FACT-AI-project

The project for the FACT-AI MSc course at UvA. Follow instructions below to run the FACT-AI-project FairLISA code. You can assume that if certain parameters aren't specified in the run commands or in our paper that we used the default ones defined in the code.

Datasets

MovieLens1M:

Download the zip file: https://grouplens.org/datasets/movielens/1m/

Make sure your MovieLens1M data is in:

data/ml-1m/movies.dat
data/ml-1m/ratings.dat
data/ml-1m/users.dat

PISA2015:

Under "SAS (TM) Data Files (compressed)" or under "SPSS (TM) Data Files (compressed)": https://www.oecd.org/pisa/data/2015database/

Download both the "Student questionnaire data file" and the "Cognitive item data file".

Make sure your PISA2015 data is in:

data/pisa2015/PUF_SAS_COMBINED_CMB_STU_COG/cy6_ms_cmb_stu_cog.sas7bdat
data/pisa2015/PUF_SAS_COMBINED_CMB_STU_QQQ/cy6_ms_cmb_stu_qqq.sas7bdat
data/pisa2015/PUF_SAS_COMBINED_CMB_STU_QQQ/cy6_ms_cmb_stu_qq2.sas7bdat

Or:

data/pisa2015/PUF_SPSS_COMBINED_CMB_STU_COG/CY6_MS_CMB_STU_COG.sav
data/pisa2015/PUF_SPSS_COMBINED_CMB_STU_QQQ/CY6_MS_CMB_STU_QQQ.sav
data/pisa2015/PUF_SPSS_COMBINED_CMB_STU_QQQ/CY6_MS_CMB_STU_QQ2.sav

Run if you want to create the directories for ease:

python setup_directories.py

Preprocessing datasets:

python preprocess_dataset_movielens.py

Recommender Systems (MovieLens1M)

User models

By default, use the explicit feedback scenario:

Train PMF (explicit)

python pmf_explicit.py

Train PMF (implicit)

pmf_explicit.py will train the model, pmf_embeddings.py will save the embeddings to .csv which is only needed for implicit feedback due to our setup

Binarize threshold 1:

python pmf_explicit.py -IMPLICIT True

python pmf_embeddings.py

Binarize threshold 3:

python pmf_explicit.py -IMPLICIT True -BINARIZATION_THRESHOLD 3

python pmf_embeddings.py -BINARIZATION_THRESHOLD 3

Train NCF (explicit)

python ncf_explicit.py

Train NCF (implicit)

Binarize threshold 1:

python ncf.py

python ncf_embeddings.py

Binarize threshold 3:

python ncf.py -BINARIZATION_THRESHOLD 3

python ncf_embeddings.py -BINARIZATION_THRESHOLD 3

FairLISA (Single Run) - Recommender Systems (MovieLens1M)
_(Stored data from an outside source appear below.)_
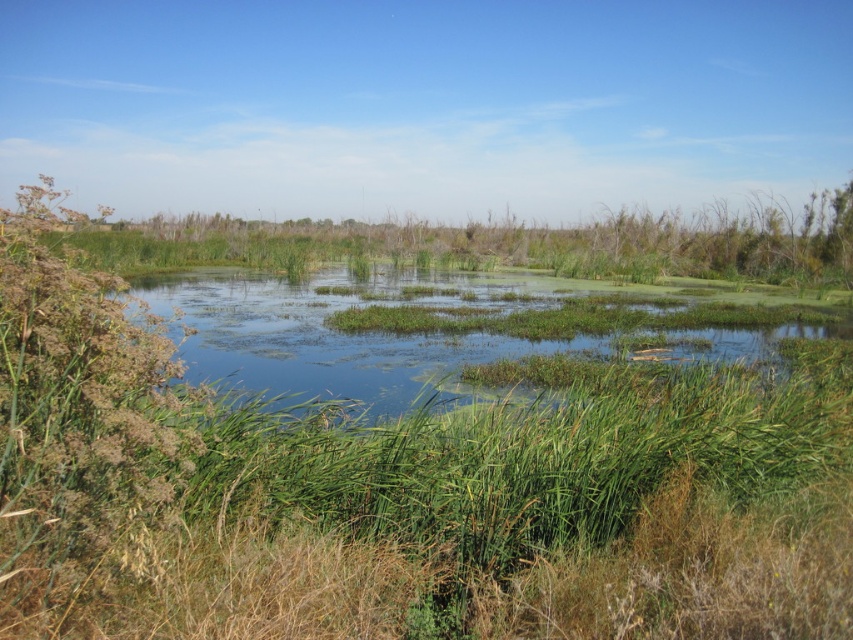
You are a bird flying over the wetland scene. You see the green grassy wetland at center and the green grassy lake at center. Which one is located to the left side of the other?

The green grassy wetland at center is to the left of green grassy lake at center.

You are a bird flying over the wetland scene. You need to land on the smaller area between the green grassy wetland at center and the green grassy lake at center. Which area should you choose?

You should land on the green grassy wetland at center because it is smaller than the green grassy lake at center, as stated in the description.

You are standing at the edge of the wetland and want to cross to the other side. The green grassy wetland at center is in your way. Can you walk directly through it?

The green grassy wetland at center is 3.27 meters away from the viewer. Since the distance is manageable, you can walk directly through it to reach the other side.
Change RESULTS_FILENAME accordingly. Results will be appended to this file.

Default parameters:

(Explicit only) For NCF_MODEL_PATH we use ncf_models_explicit/ncf_model_explicit_emb_16_epoch_30.pth because it performed best on the validation set

(Explicit only) For PMF_MODEL_PATH we use pmf_models/pmf_model_explicit_emb_16_epoch_80.pth because it performed best on the validation set

MISSING_RATIO is set to 0.2 by default.

You can specify the user model MODEL as either PMF or NCF.

Lambdas are LAMBDA_1 1 LAMBDA_2 20 LAMBDA_3 10 by default for FairLISA.
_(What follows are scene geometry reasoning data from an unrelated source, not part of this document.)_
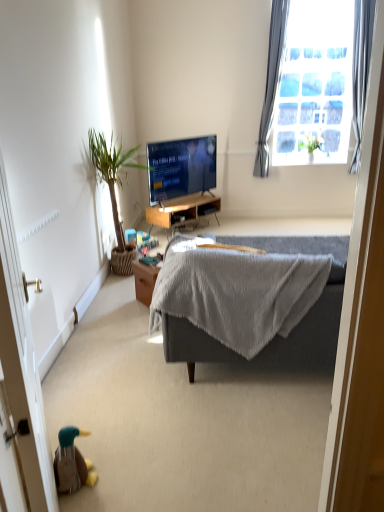
Question: Is satin gray curtain at upper right, which ranks as the first curtain in left-to-right order, closer to the viewer compared to gray fabric curtain at upper right, the 2th curtain from the left?

Choices:
 (A) yes
 (B) no

Answer: (B)

Question: Considering the relative sizes of satin gray curtain at upper right, which ranks as the first curtain in left-to-right order, and gray fabric curtain at upper right, the first curtain when ordered from right to left, in the image provided, is satin gray curtain at upper right, which ranks as the first curtain in left-to-right order, shorter than gray fabric curtain at upper right, the first curtain when ordered from right to left,?

Choices:
 (A) yes
 (B) no

Answer: (B)

Question: Does satin gray curtain at upper right, which ranks as the first curtain in left-to-right order, contain gray fabric curtain at upper right, the first curtain when ordered from right to left?

Choices:
 (A) no
 (B) yes

Answer: (A)

Question: Is the depth of satin gray curtain at upper right, which ranks as the first curtain in left-to-right order, greater than that of gray fabric curtain at upper right, the 2th curtain from the left?

Choices:
 (A) yes
 (B) no

Answer: (A)

Question: Could you tell me if satin gray curtain at upper right, the 2th curtain when ordered from right to left, is facing gray fabric curtain at upper right, the first curtain when ordered from right to left?

Choices:
 (A) no
 (B) yes

Answer: (A)

Question: Does satin gray curtain at upper right, the 2th curtain when ordered from right to left, have a smaller size compared to gray fabric curtain at upper right, the first curtain when ordered from right to left?

Choices:
 (A) no
 (B) yes

Answer: (A)

Question: From a real-world perspective, is green leafy plant at upper right, positioned as the 2th houseplant in left-to-right order, physically above gray fabric curtain at upper right, the first curtain when ordered from right to left?

Choices:
 (A) no
 (B) yes

Answer: (A)

Question: Is green leafy plant at upper right, which is the second houseplant from front to back, wider than gray fabric curtain at upper right, the first curtain when ordered from right to left?

Choices:
 (A) no
 (B) yes

Answer: (B)

Question: Is green leafy plant at upper right, the first houseplant viewed from the back, closer to the viewer compared to gray fabric curtain at upper right, the first curtain when ordered from right to left?

Choices:
 (A) yes
 (B) no

Answer: (B)

Question: Is green leafy plant at upper right, acting as the first houseplant starting from the right, looking in the opposite direction of gray fabric curtain at upper right, the 2th curtain from the left?

Choices:
 (A) yes
 (B) no

Answer: (B)

Question: Can gray fabric curtain at upper right, the 2th curtain from the left, be found inside green leafy plant at upper right, positioned as the 1th houseplant in top-to-bottom order?

Choices:
 (A) no
 (B) yes

Answer: (A)

Question: Is green leafy plant at upper right, positioned as the 1th houseplant in top-to-bottom order, completely or partially outside of gray fabric curtain at upper right, the first curtain when ordered from right to left?

Choices:
 (A) yes
 (B) no

Answer: (A)

Question: Is wooden desk at center further to camera compared to green leafy plant at left, arranged as the first houseplant when ordered from the bottom?

Choices:
 (A) yes
 (B) no

Answer: (A)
You can change ORIGIN to True to skip Filter training and get Origin results.

You can set LAMBDA_3 to 0 for ComFair.

You can change the SEED.

(Implicit only) You should set BINARIZE_THRESHOLD to 1 or 3 or any other (between 1 and 5) depending what you used to train the implicit user models

Run:

python LISA_explicit.py -USE_TEST_DATA True -SAVE_RES_TO_TXT True -RESULTS_FILENAME "ml_explicit_single_run_results"

python LISA_implicit.py -BINARIZE_THRESHOLD 1 -USE_TEST_DATA True -SAVE_RES_TO_TXT True -RESULTS_FILENAME "ml_implicit_single_run_results"
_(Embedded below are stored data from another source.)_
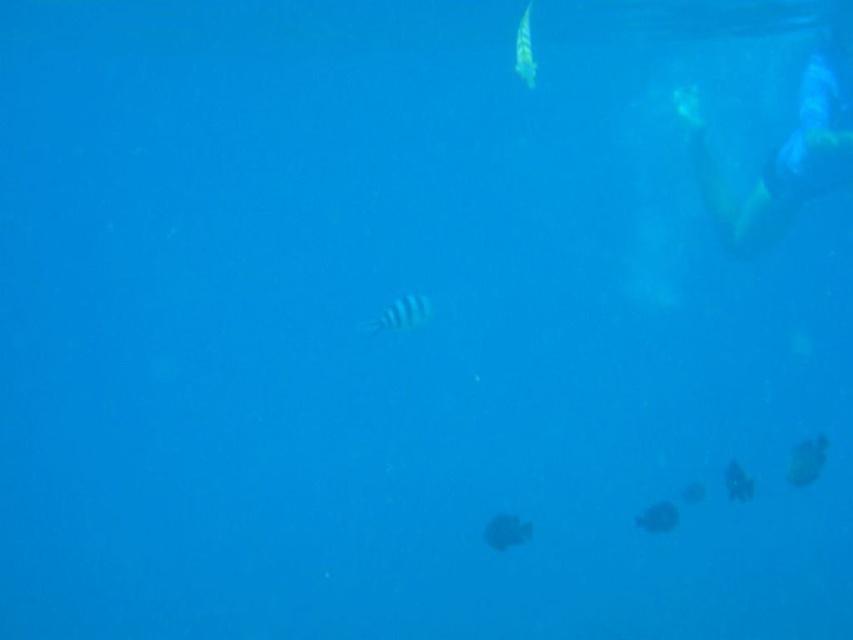
Between point (784, 140) and point (405, 326), which one is positioned in front?

Point (405, 326)

Is point (763, 173) farther from viewer compared to point (399, 324)?

Yes, it is.

Where is `yellow-green skin at upper right`? yellow-green skin at upper right is located at coordinates (780, 157).

Can you confirm if blue striped fish at center is positioned to the left of smooth gray fish at lower right?

Yes, blue striped fish at center is to the left of smooth gray fish at lower right.

Which is behind, point (378, 317) or point (643, 528)?

Point (378, 317)

Locate an element on the screen. The width and height of the screenshot is (853, 640). blue striped fish at center is located at coordinates (401, 314).

Is blue striped fish at center shorter than smooth black fish at lower right?

Yes.

Is blue striped fish at center further to camera compared to smooth black fish at lower right?

Yes, blue striped fish at center is further from the viewer.

Does point (412, 312) come closer to viewer compared to point (815, 477)?

No, (412, 312) is further to viewer.

Identify the location of blue striped fish at center. (401, 314).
FairLISA Batched Experiments - Recommender Systems (MovieLens1M)

Results are placed in ml_experiments_results.

Missing ratios experiments will run for PMF and NCF all mising ratios and apply all three fairness frameworks ComFair, FairLISA, Origin.

Lambdas experiments will run for PMF and NCF mising ratio 0.4 and apply all three fairness frameworks ComFair, FairLISA, Origin while fixing one labmda (at 0 or 15) and varying the other (0, 5, 10, 15)

All experiments marked with MAIN reproduce the FairLISA paper's results. EXTRA means the experiments go beyond the original paper. The tables and plots in our main text come from MAIN experiments.